• [INSTRUCTIONS TO FOLLOW]:
The answer must consist of each line of the records below that contains the string "status".

• [PROVIDED DATA]:
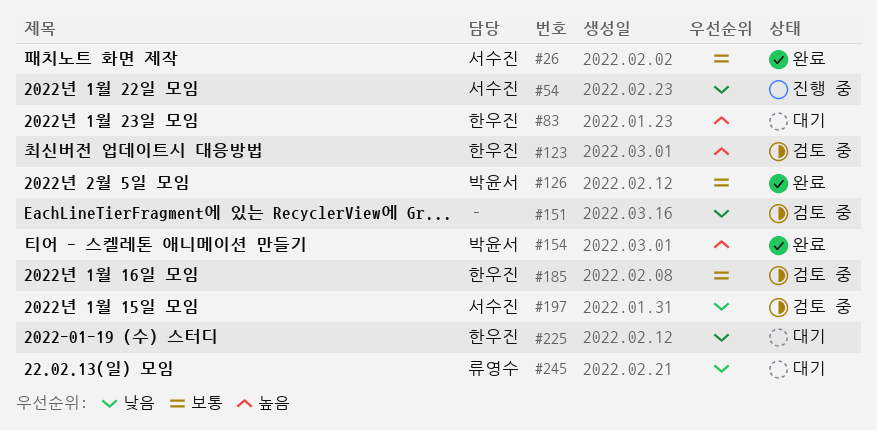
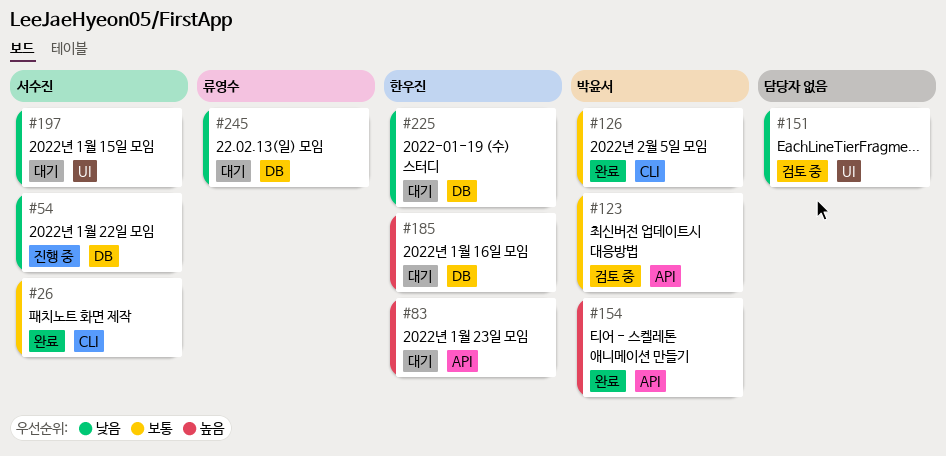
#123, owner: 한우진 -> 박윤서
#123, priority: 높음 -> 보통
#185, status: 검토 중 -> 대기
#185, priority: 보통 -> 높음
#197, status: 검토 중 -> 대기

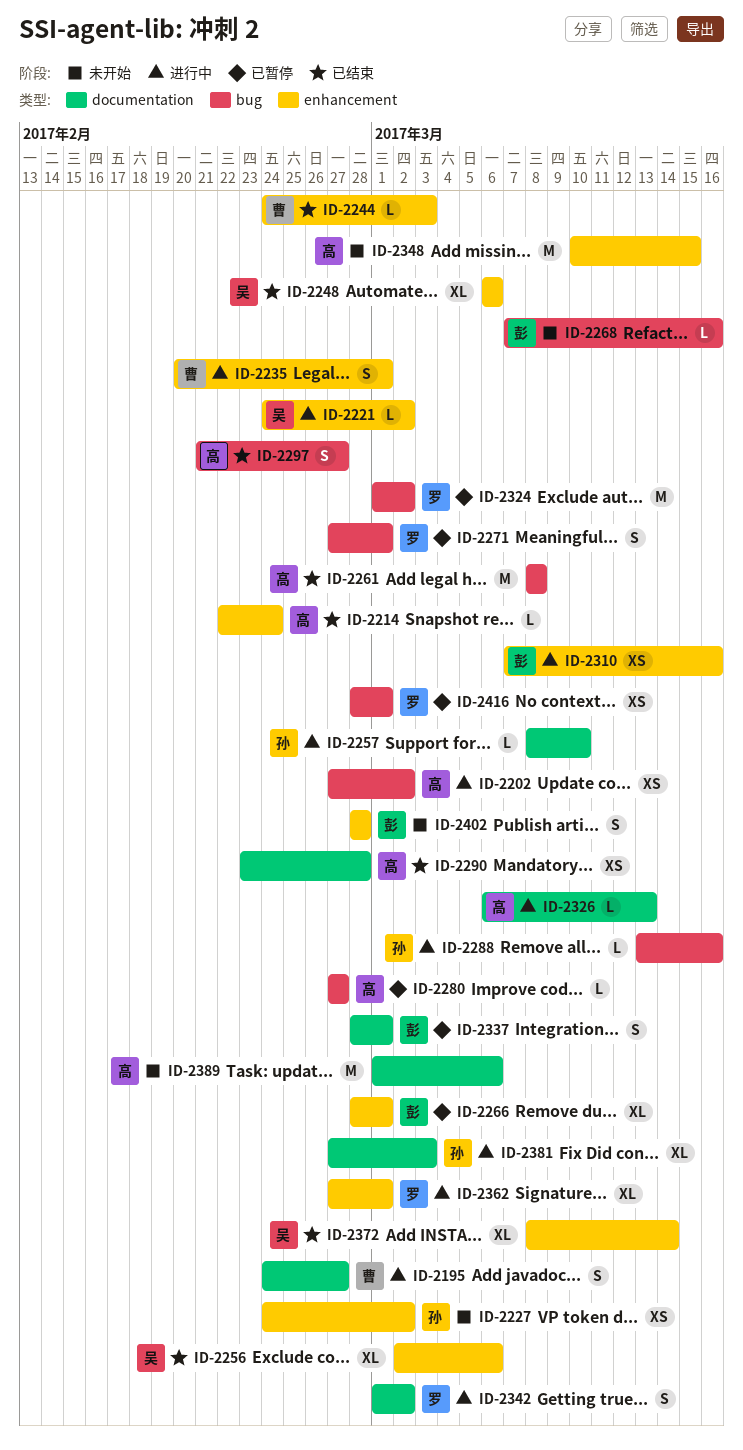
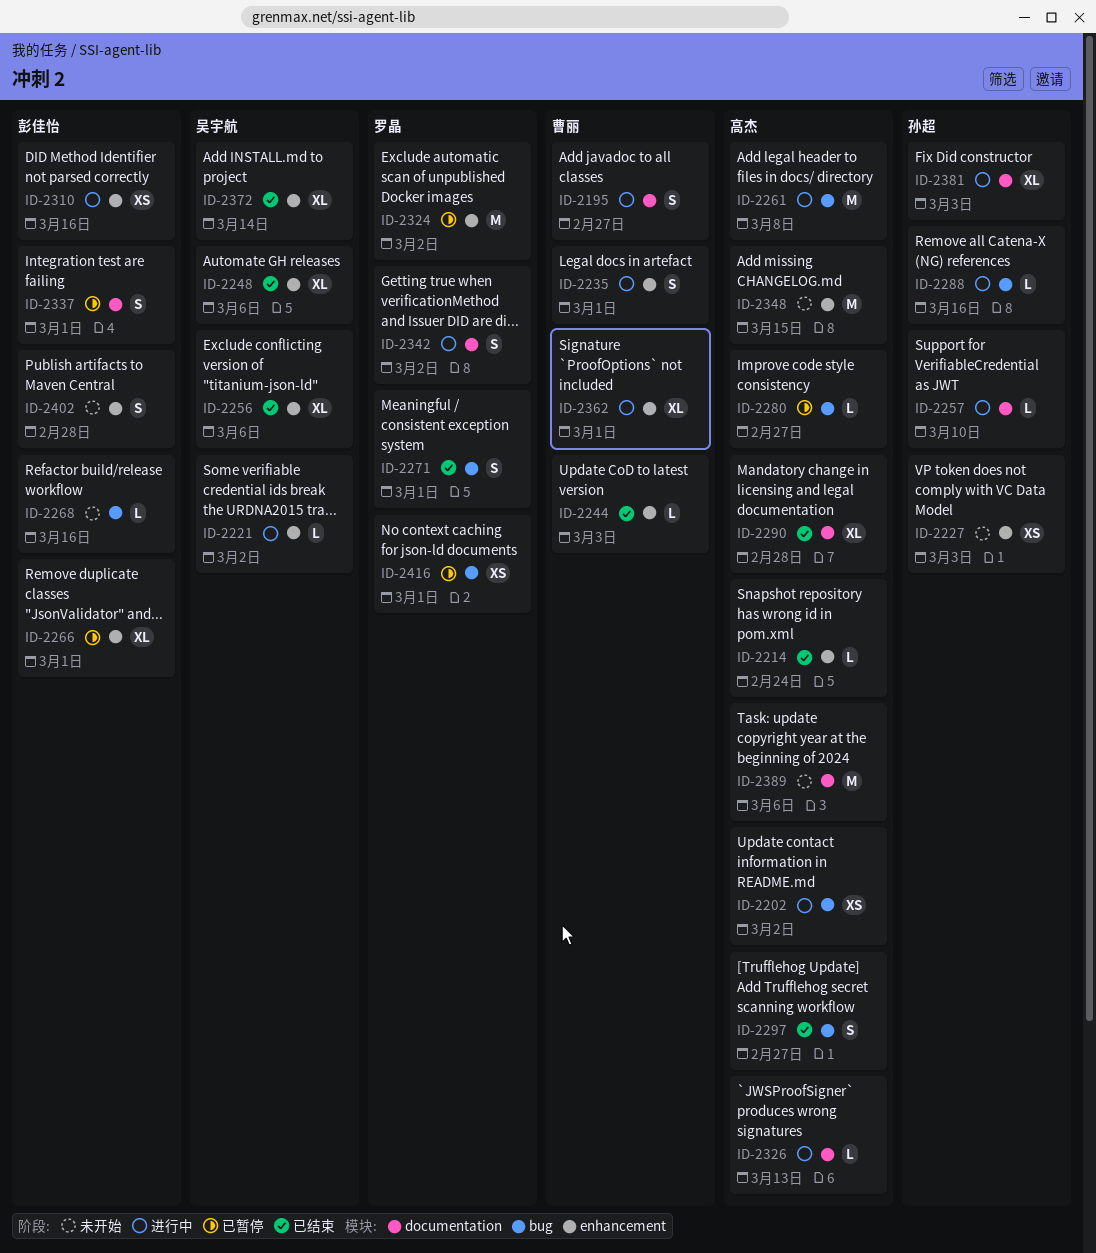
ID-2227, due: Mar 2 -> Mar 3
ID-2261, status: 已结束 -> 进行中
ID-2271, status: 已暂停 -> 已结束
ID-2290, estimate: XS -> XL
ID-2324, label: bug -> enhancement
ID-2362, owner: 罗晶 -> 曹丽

• [RESULT]:
#185, status: 검토 중 -> 대기
#197, status: 검토 중 -> 대기
ID-2261, status: 已结束 -> 进行中
ID-2271, status: 已暂停 -> 已结束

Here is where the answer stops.